Our analysis suggests that the antibiotic use rate acts to modify the impact of the transmission rate and outside introduction rate, indicating that the effect of antibiotic use rate on community-level prevalence cannot be thought of in isolation. When antibiotic use is high (e.g.
ρ = 0.01, antibiotics per person per day), the bacteria resistant to the antibiotic being used is selected for within the individual, thereby making it more likely for a transmission event to involve a resistant organism. Under these conditions, transmission becomes a major driver of AR prevalence, with outside introduction having a comparatively very small effect. When antibiotic use is low (e.g.
ρ = 0.001, antibiotics per person per day), most transmission events involve sensitive bacteria, rendering the transmission rate impotent as a driver of AR prevalence (). In this setting, oral exposure, which occurs through ingestion of bacteria into the gastrointestinal tract, is the primary driver of prevalence; this exposure comes from a variety of sources including introduction from outside the region. Many studies have demonstrated that AR can spread between individuals sharing the same home [
47], day care centre [
48,
49] or even community [
50]. For enteric organisms both transmission and outside introduction occurs through water, sanitation, hygiene and food pathways— modes of spread especially strong in agricultural settings [
51] and developing countries [
52]. The transmission of bacteria can occur through these pathways in developed countries as well, albeit at lower rates.

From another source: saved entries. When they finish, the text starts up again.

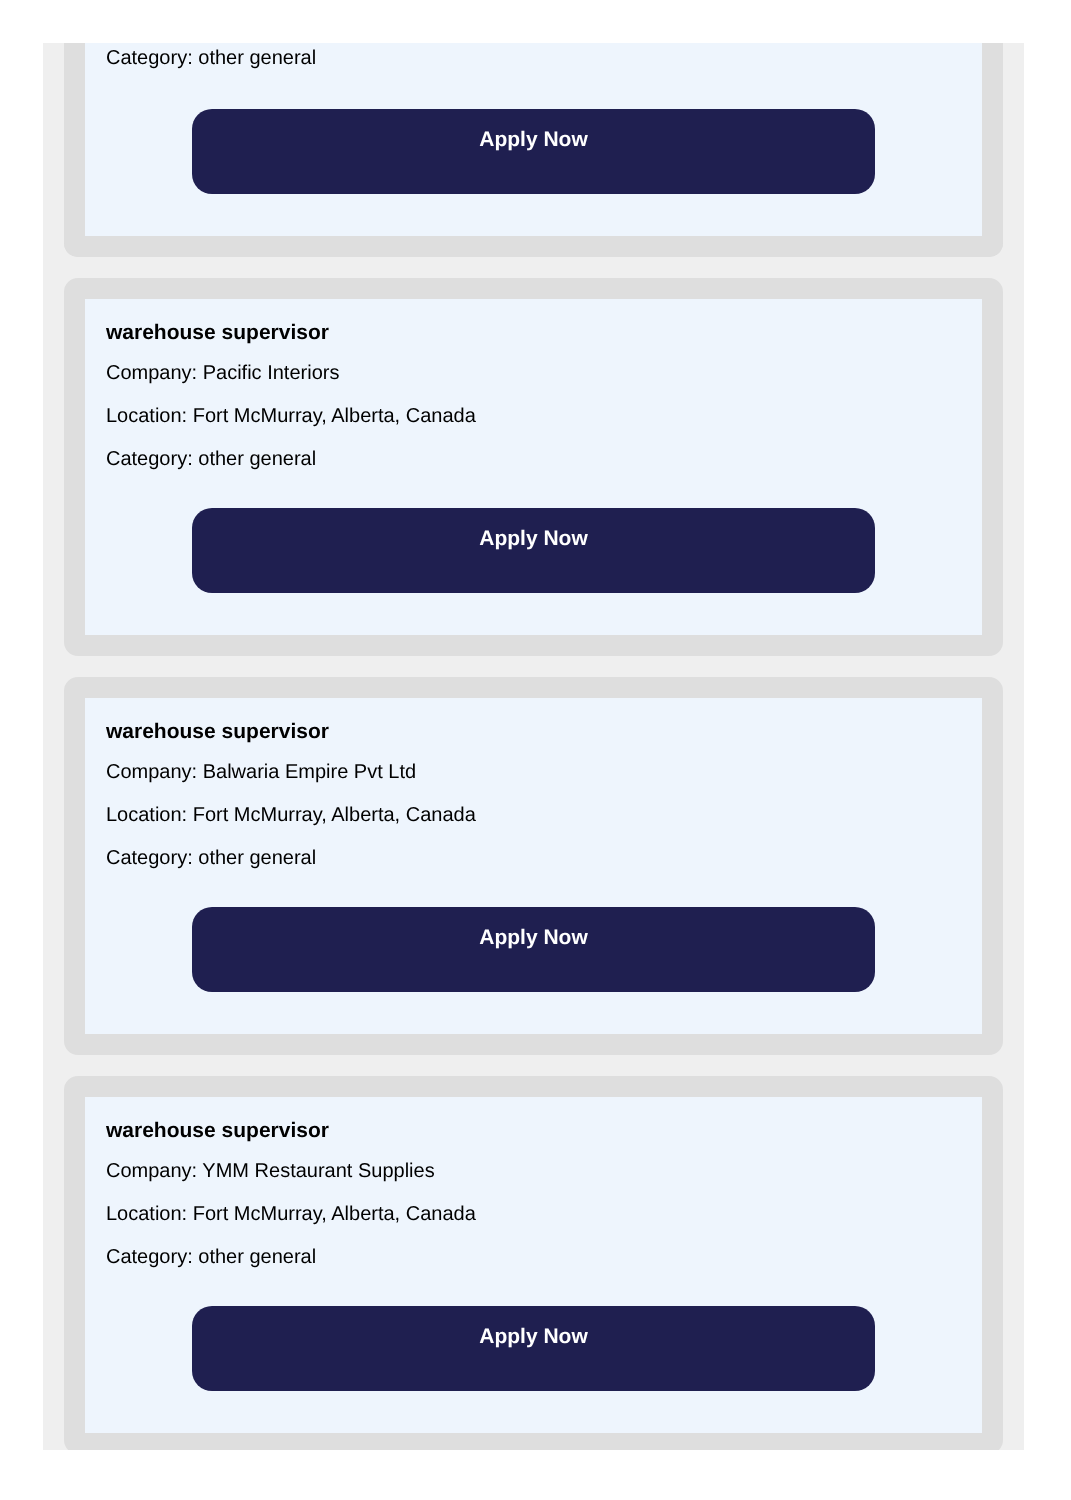Category: other general
Apply Now
warehouse supervisor
Company: Pacific Interiors
Location: Fort McMurray, Alberta, Canada
Category: other general
Apply Now
warehouse supervisor
Company: Balwaria Empire Pvt Ltd
Location: Fort McMurray, Alberta, Canada
Category: other general
Apply Now
warehouse supervisor
Company: YMM Restaurant Supplies
Location: Fort McMurray, Alberta, Canada
Category: other general
Apply Now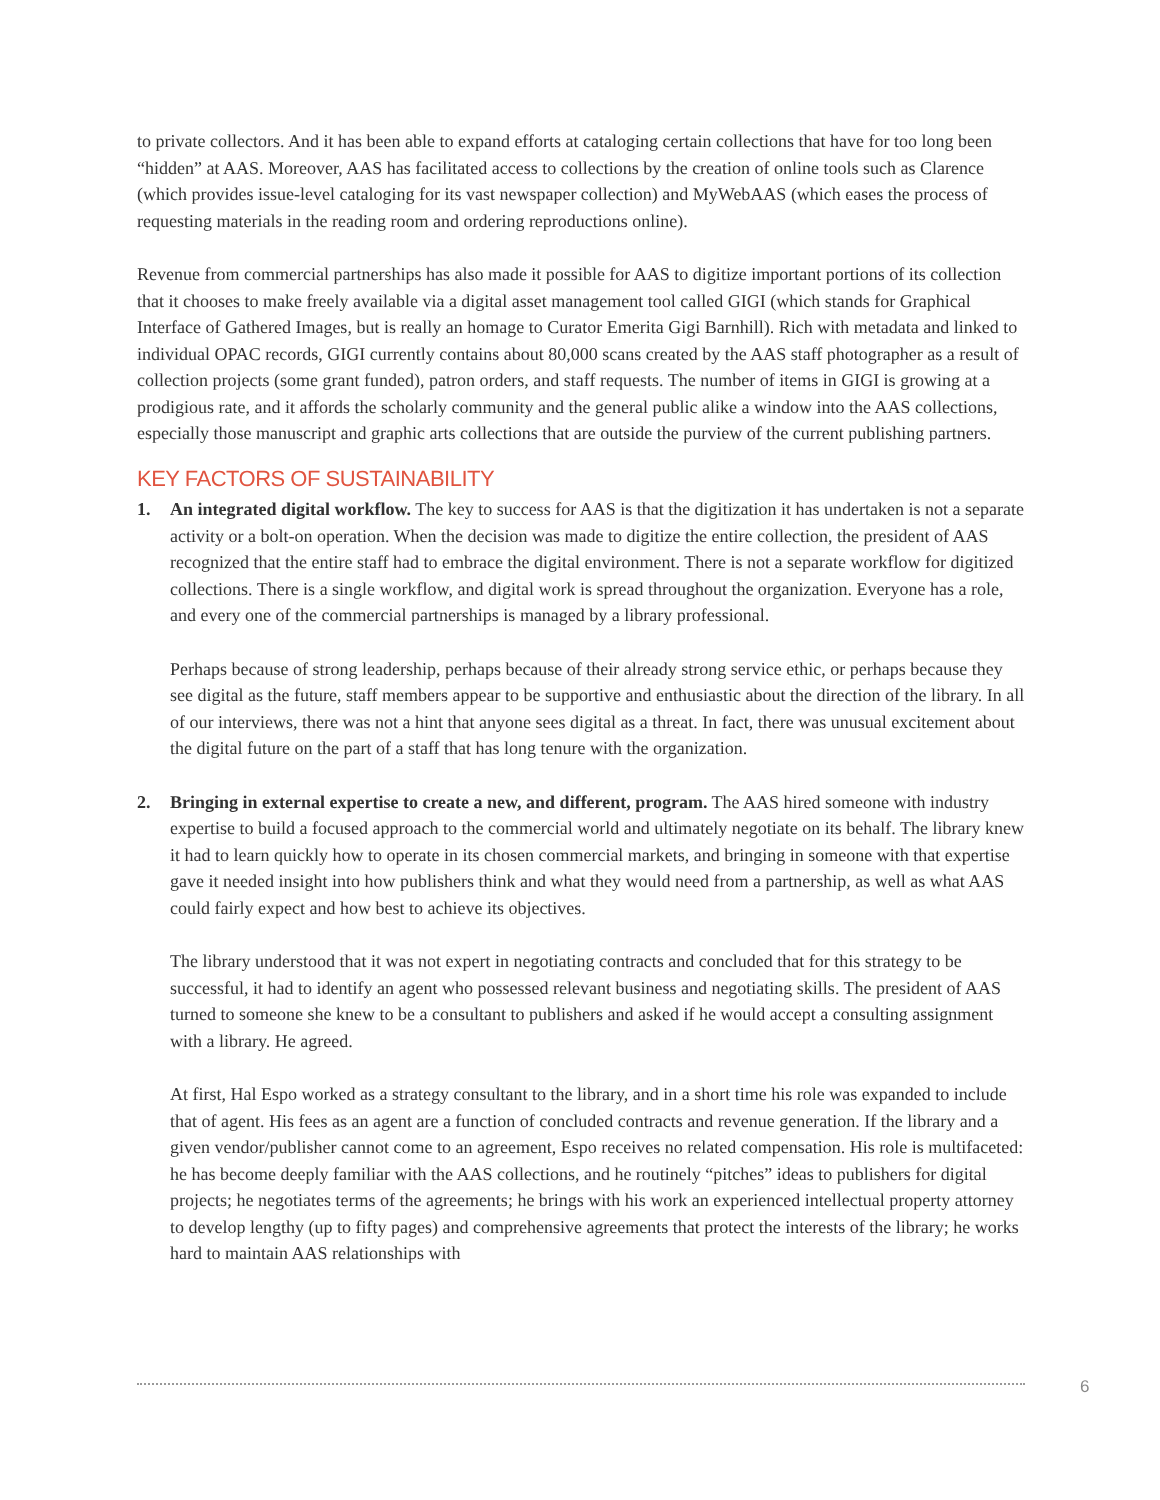to private collectors. And it has been able to expand efforts at cataloging certain collections that have for too long been “hidden” at AAS. Moreover, AAS has facilitated access to collections by the creation of online tools such as Clarence (which provides issue-level cataloging for its vast newspaper collection) and MyWebAAS (which eases the process of requesting materials in the reading room and ordering reproductions online).
Revenue from commercial partnerships has also made it possible for AAS to digitize important portions of its collection that it chooses to make freely available via a digital asset management tool called GIGI (which stands for Graphical Interface of Gathered Images, but is really an homage to Curator Emerita Gigi Barnhill). Rich with metadata and linked to individual OPAC records, GIGI currently contains about 80,000 scans created by the AAS staff photographer as a result of collection projects (some grant funded), patron orders, and staff requests. The number of items in GIGI is growing at a prodigious rate, and it affords the scholarly community and the general public alike a window into the AAS collections, especially those manuscript and graphic arts collections that are outside the purview of the current publishing partners.
KEY FACTORS OF SUSTAINABILITY
1. An integrated digital workflow. The key to success for AAS is that the digitization it has undertaken is not a separate activity or a bolt-on operation. When the decision was made to digitize the entire collection, the president of AAS recognized that the entire staff had to embrace the digital environment. There is not a separate workflow for digitized collections. There is a single workflow, and digital work is spread throughout the organization. Everyone has a role, and every one of the commercial partnerships is managed by a library professional.
Perhaps because of strong leadership, perhaps because of their already strong service ethic, or perhaps because they see digital as the future, staff members appear to be supportive and enthusiastic about the direction of the library. In all of our interviews, there was not a hint that anyone sees digital as a threat. In fact, there was unusual excitement about the digital future on the part of a staff that has long tenure with the organization.
2. Bringing in external expertise to create a new, and different, program. The AAS hired someone with industry expertise to build a focused approach to the commercial world and ultimately negotiate on its behalf. The library knew it had to learn quickly how to operate in its chosen commercial markets, and bringing in someone with that expertise gave it needed insight into how publishers think and what they would need from a partnership, as well as what AAS could fairly expect and how best to achieve its objectives.
The library understood that it was not expert in negotiating contracts and concluded that for this strategy to be successful, it had to identify an agent who possessed relevant business and negotiating skills. The president of AAS turned to someone she knew to be a consultant to publishers and asked if he would accept a consulting assignment with a library. He agreed.
At first, Hal Espo worked as a strategy consultant to the library, and in a short time his role was expanded to include that of agent. His fees as an agent are a function of concluded contracts and revenue generation. If the library and a given vendor/publisher cannot come to an agreement, Espo receives no related compensation. His role is multifaceted: he has become deeply familiar with the AAS collections, and he routinely “pitches” ideas to publishers for digital projects; he negotiates terms of the agreements; he brings with his work an experienced intellectual property attorney to develop lengthy (up to fifty pages) and comprehensive agreements that protect the interests of the library; he works hard to maintain AAS relationships with
6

Typical models of AR are set in controlled environments such as hospitals, and focus on the competitive advantage given to resistant bacteria through antibiotic use. In such models, invasion of resistant bacteria from the outside is ignored, potentially because the focus of hospital settings is on the large amounts of antibiotic use and how they are optimally prescribed (e.g. [
13]). On the other hand, in a community setting, the invasion and the spread of resistant bacteria are an important determinant of prevalence. The inclusion of the rate of introduction of antibiotics and its interaction with transmission and antibiotic use, therefore, is a central piece of our analysis.
The complete understanding of the dynamics of AR spread in the context of social and ecological changes can only be obtained through a systematic and ecological perspective as presented in this study. Our data and analysis support the proposal that understanding the mechanisms of the evolution and the spread of resistant bacteria require a consideration of the ecological dynamics that shape microbial population structure [
22]. These dynamics are mediated through factors that determine selection pressures, routes of transmission and the invasion of resistant bacteria [
22], which may overwhelm the direct effects of individual antibiotic use in determining the emergence and dissemination of AR across communities or regions. In our study region, the major driver of selection pressure and routes of transmission appears to be a new network of roads, which have strong influence on the social and ecological environment and in turn on the health of communities [
37,
38,
53,
54]. Roads may affect the evolution and the spread of resistant bacteria by influencing the use of antibiotics in the human population, changing hygiene and sanitation and introducing resistant bacteria when people travel or migrate into a region.